Jade Empire makes the third BioWare game I’ve written an article about for this column, so after my next one (on Morrowind and Oblivion), I’m going to pick some crazy shit and stay away from BioWare games for a while. My apologies to anyone getting fed up with my shit, but I’m still just getting used to writing these editorials, and I’m in my comfort zone right now. Maybe I’ll get a little zany later and write about Halo or something. Probably not, though. If you have any requests, definitely send me an email, message me on the forums, anything you can do to get me to write about your obscure choice, and I’ll assess it briefly before writing about something else entirely, coming back to it months later for reconsideration.
Anyway, Jade Empire is what I feel like writing about this time. I wanted to pick a game that, for a change of pace, had a truly awful storyline. It’s something that, when reduced down to its basic premise, is so stereotypical and unsurprising that one of my ambitions when writing for a development team is never to have my plots compared to Jade Empire’s. Here goes nothing.
You play some guy or girl who is so unique, they’re the last of their kind, and you are the only remaining person in ancient China with the ability to perform the secret power of whatever. When you were a baby, the black and red-armored agent of doom himself came to your tiny peaceful place of birth and burned the mother down, to the surprise of none. He busted everyone up, and some old monk escaped with you in his clutches, bringing you to the safety of his martial arts school. Uh oh. There, you developed a close friendship with and, if you were playing as a boy, a crush on your fellow classmate, girl number one. Long story short, some douche kidnaps her or something, you run to fetch her from the cave of scary, and your school burns down as the bad guys bust in and tear ass. From here, lots of stuff goes down, but it basically boils down to ‘we tried to get to the bad guys for like ever but we kept getting detoured and shit happened in every place we visited.’ Eventually, it turns out your schoolteacher is actually the main bad guy himself, and was betrayed by bad guy number two way back when, which is why, when you defeat bad guy number two, your old prof. runs in and wrecks your shit, requiring your use of that sacred ability, allowing you to return to life and totally dominate him in the throne room.

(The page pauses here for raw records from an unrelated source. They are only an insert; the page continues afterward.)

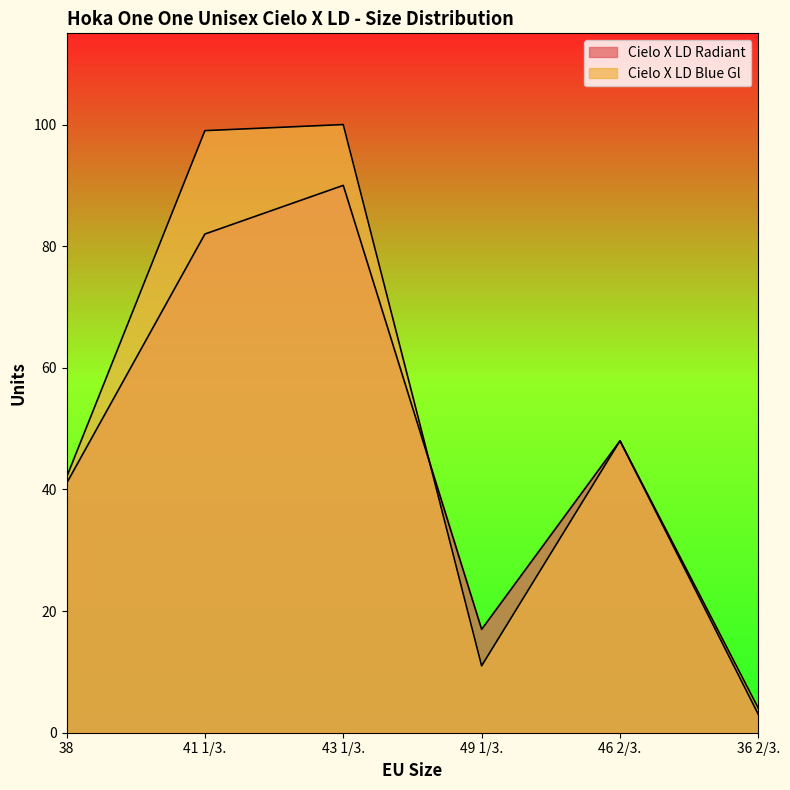

What is the label of the 6th point from the right?

38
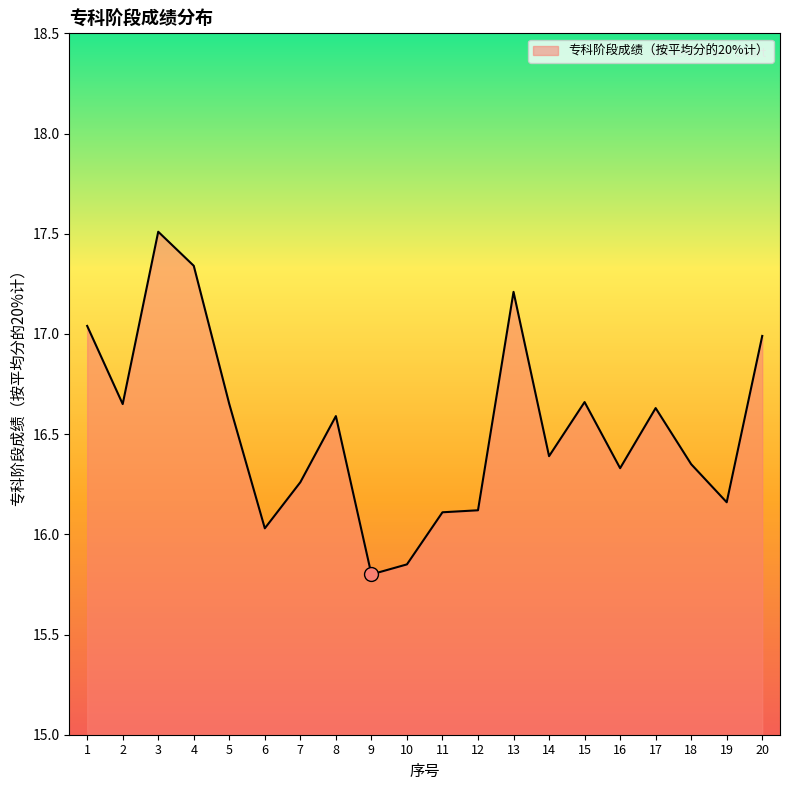

The value at 12 is 27.3. True or false?

False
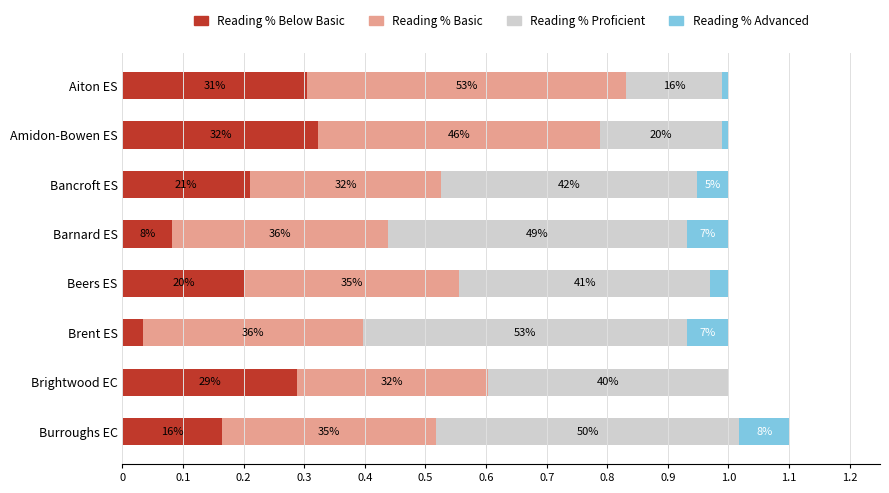

Rank the series by their maximum value, from lowest to highest.

Reading % Advanced, Reading % Below Basic, Reading % Basic, Reading % Proficient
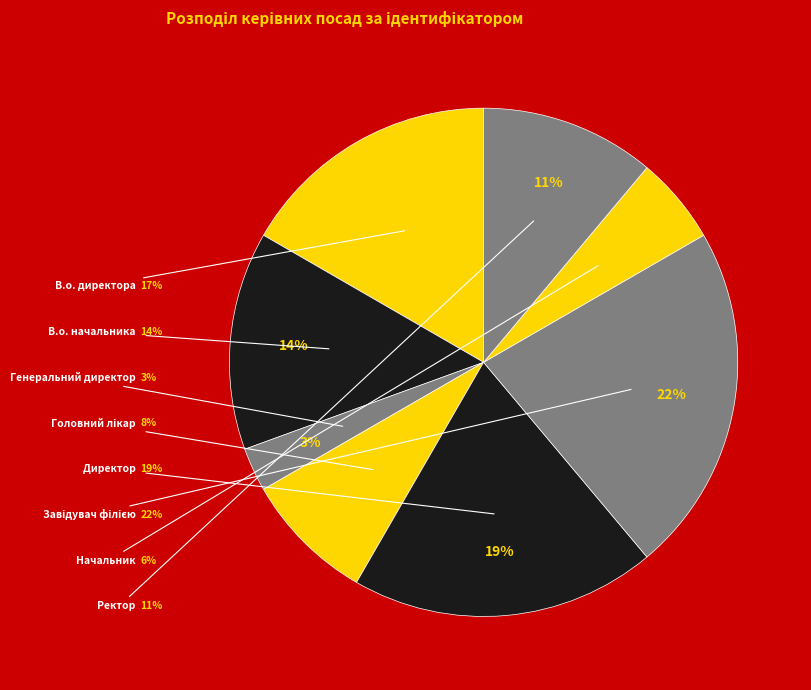

Is there any slice that represents more than half of the pie?

No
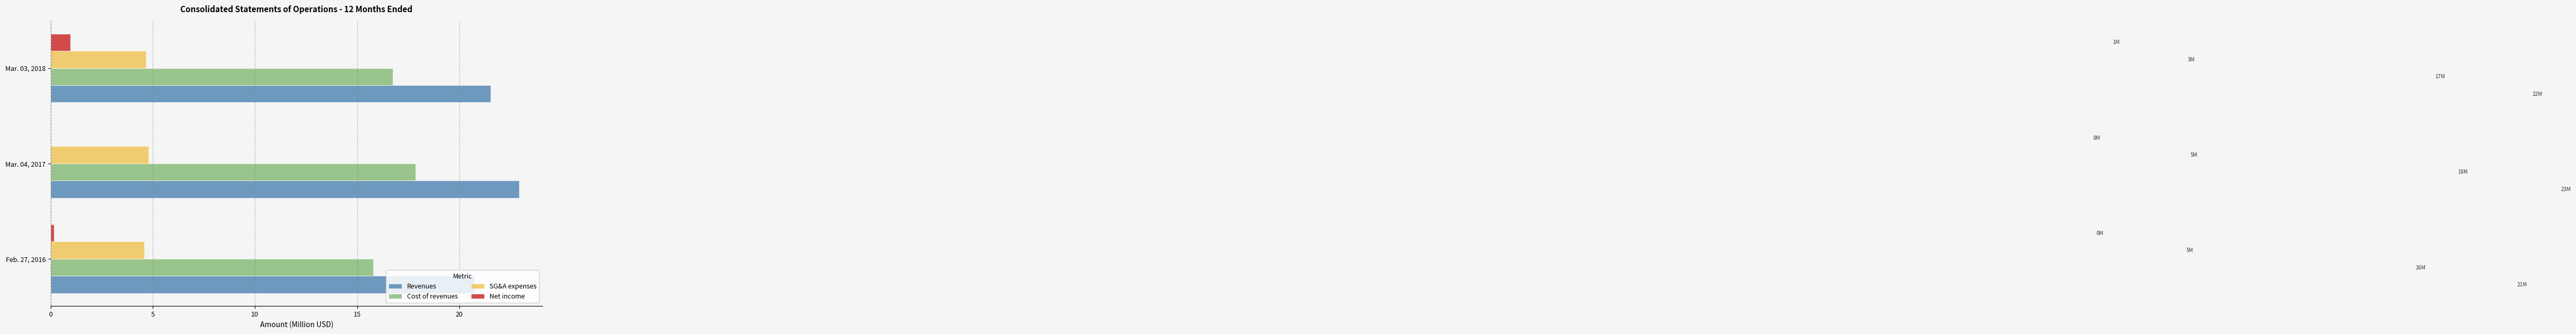

How many Revenues values are between 20 and 22?

2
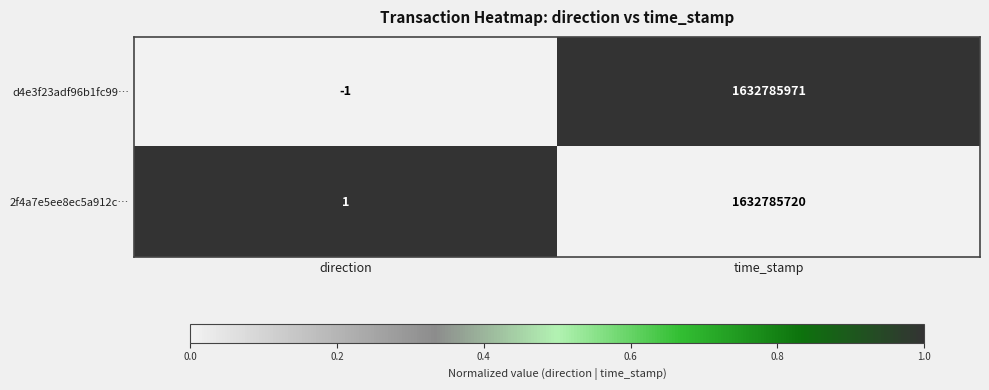

Which series has the largest total across all categories?

d4e3f23adf96b1fc99…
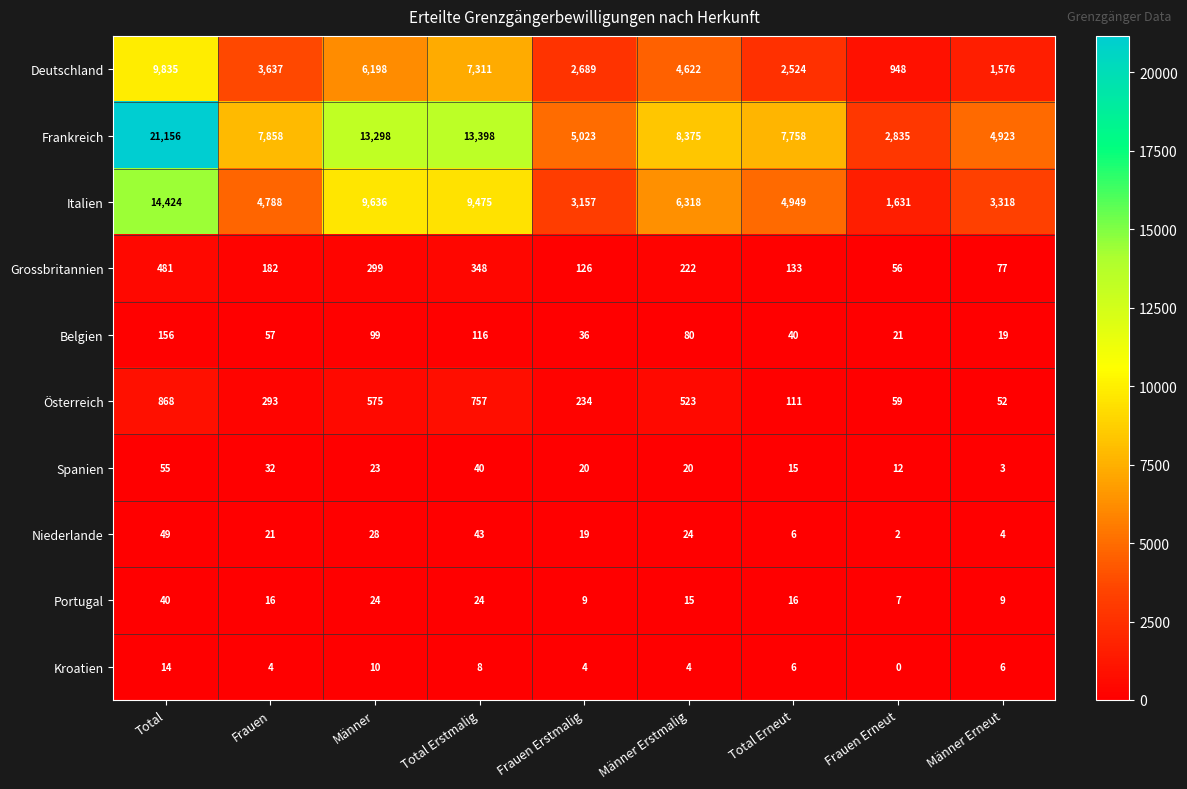

The value of Frankreich at Total Erstmalig is 13398. True or false?

True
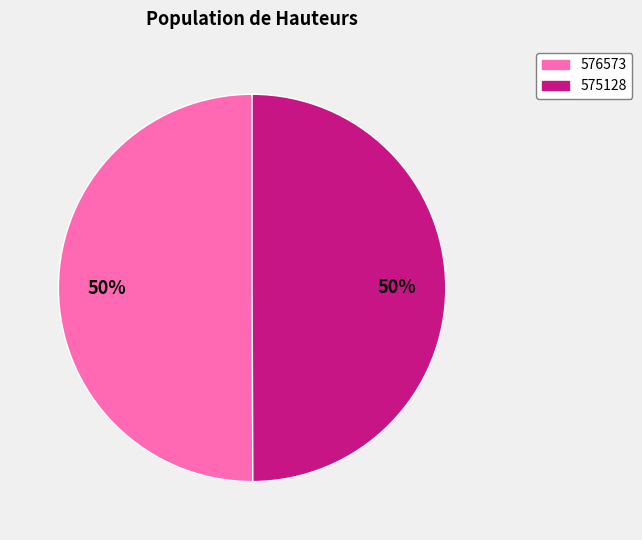

What is the ratio of the value at 576573 to the value at 575128?

1.0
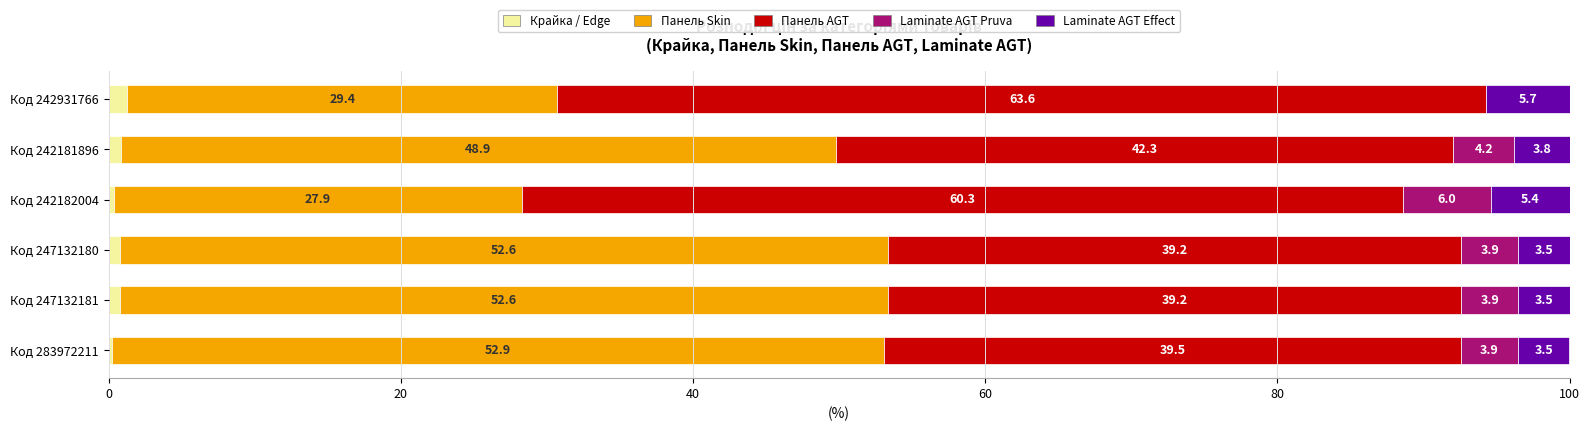

At which label is Крайка / Edge closest to 0?

Код 283972211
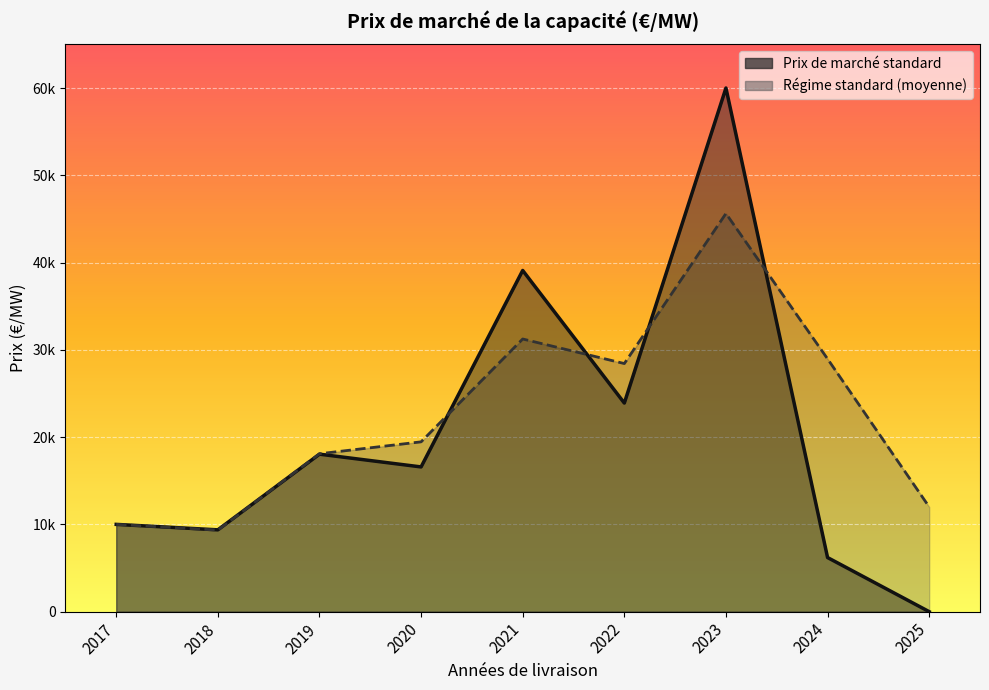

At which category does the chart reach its peak across all series?

2023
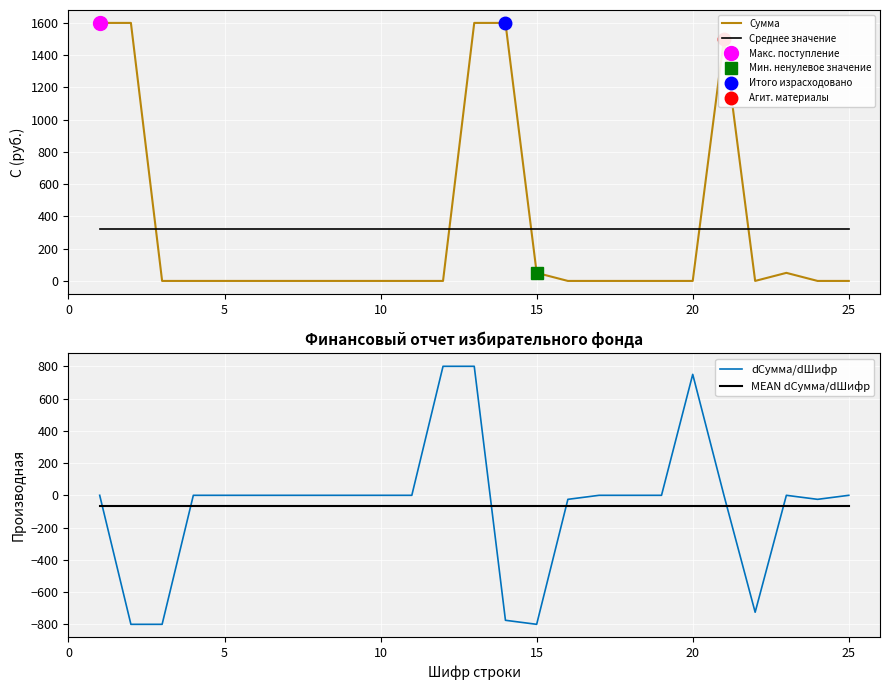

How many lines are shown in the chart?

4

The girl ninja is the princess, sneaking off to perform sweet aerial flips, the big hulk fighter man has a sad story in his past, and just about every other RPG cliché that ever existed comes to be in the story of Jade Empire. Fortunately for us, going by the formula is not always a bad thing to do. In this instance, the main storyline is as generic as it can possibly get, but this allowed the writers to focus on different areas. From my perspective, it’s almost as if someone at BioWare convinced everyone to take part in a very expensive experiment in order to answer a question of theirs; if we write a half-assed main story, but write everything else fantastically, will it still be a good game?